Their approach combines several technologies in one platform: an advanced driver assistance system (ADAS), automated controls for vehicles to drive themselves without human input, and fleet routing using AI-controlled machines (e.g., autonomous buses or fleets of commercial trucks).
CarStream is a big data processing system for chauffeured car services. CarStream collects and analyzes a variety of sorts of driving data, including vehicle condition, driver behavior, and passenger-trip information. Based on the data collected, various services are provided. For the past three years in industrial usage, CarStream has gathered over 40 terabytes of driving data.

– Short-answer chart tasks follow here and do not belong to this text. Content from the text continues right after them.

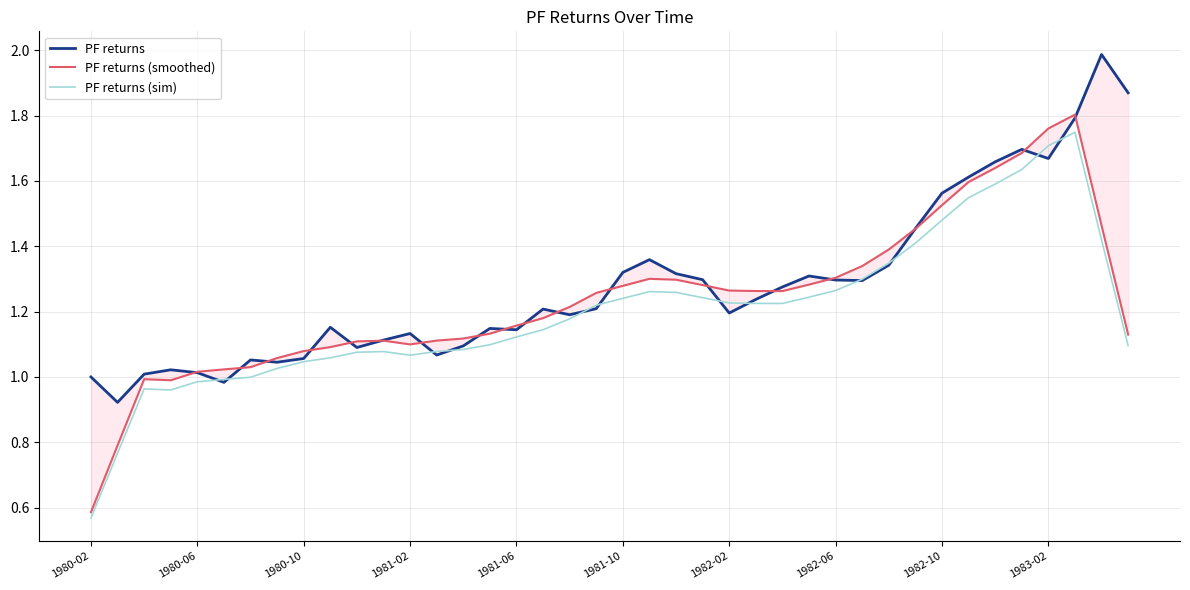

True or false: PF returns (sim) and PF returns (smoothed) cross at least once.

False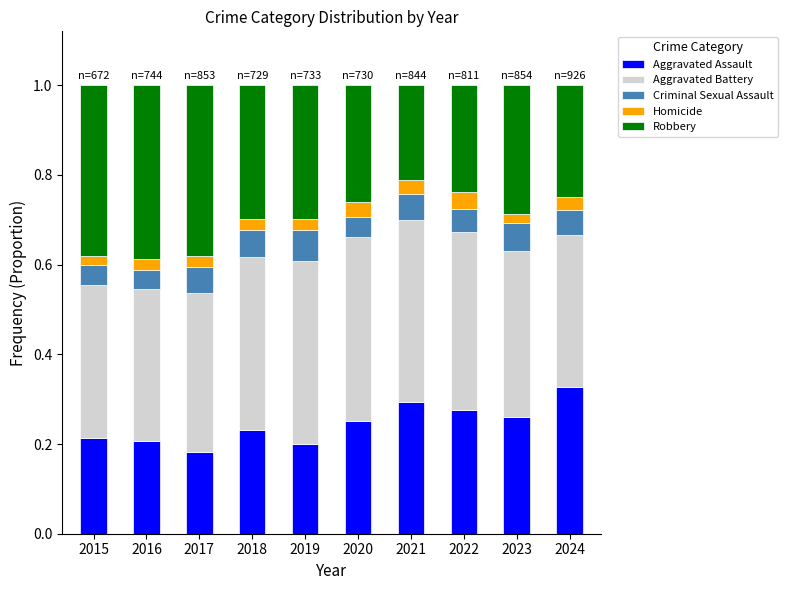

Which series has the largest range (max minus min)?

Robbery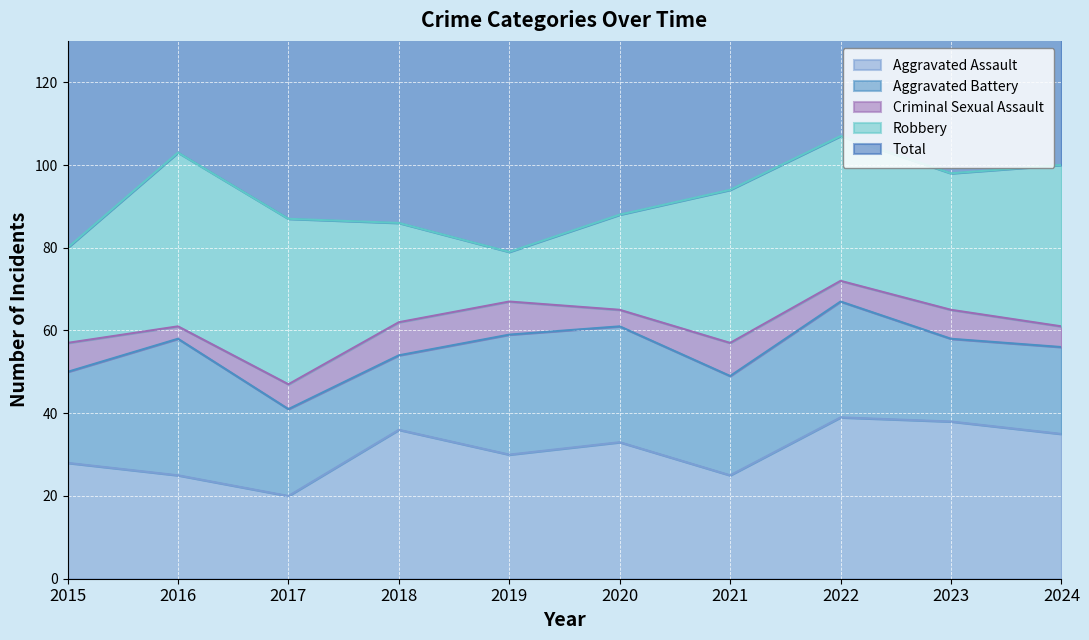

What is the difference between the second highest and second lowest values in the Criminal Sexual Assault series?

4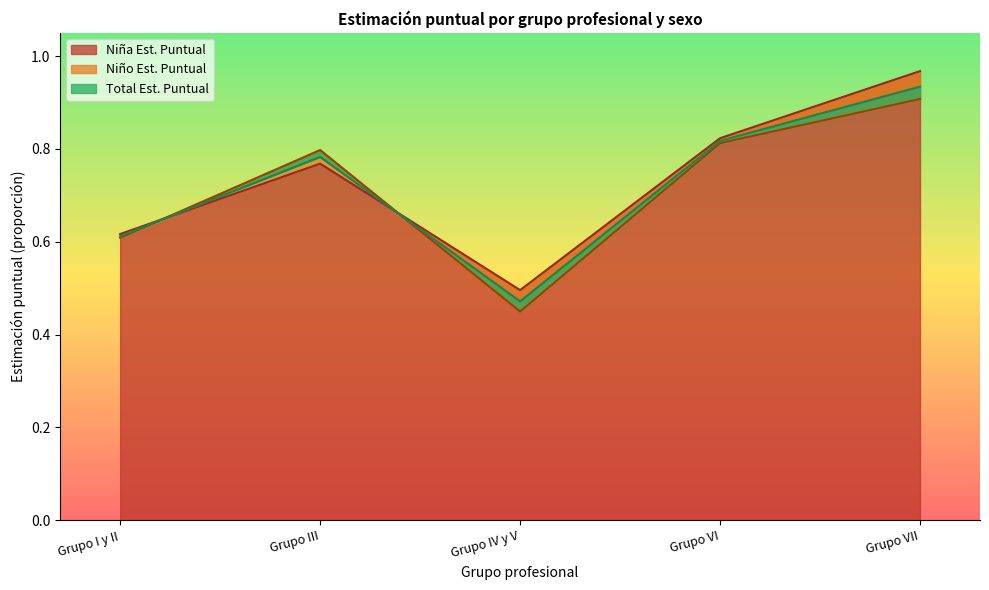

The Niño Est. Puntual series shows 0.2 at Grupo I y II. True or false?

False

CarStream also provides IoV safety-critical services and has developed a three-layered monitoring system. The monitoring subsystem covers the application layer all the way down to the infrastructure layer. To address real-time processing, big data, low data quality, and sparse value storage issues, CarStream utilizes in-memory caching and stream processing. As a result, a diverse storage system manages a massive amount of driving information.
IoV as an Emerging Sector
IoV is an emerging sector with the potential to affect the automotive industry profoundly. The applications range from navigation, entertainment, in-vehicle services; down to fleet routing using AI-controlled machines. With everything at our fingertips via IoT (Internet of Things), it’s no surprise that devices like cars are getting smarter, too!
Consumers can expect more safety features and lower costs for car ownership thanks to innovations like Uber’s self-driving vehicles. Other benefits include a cleaner environment and a better quality of life.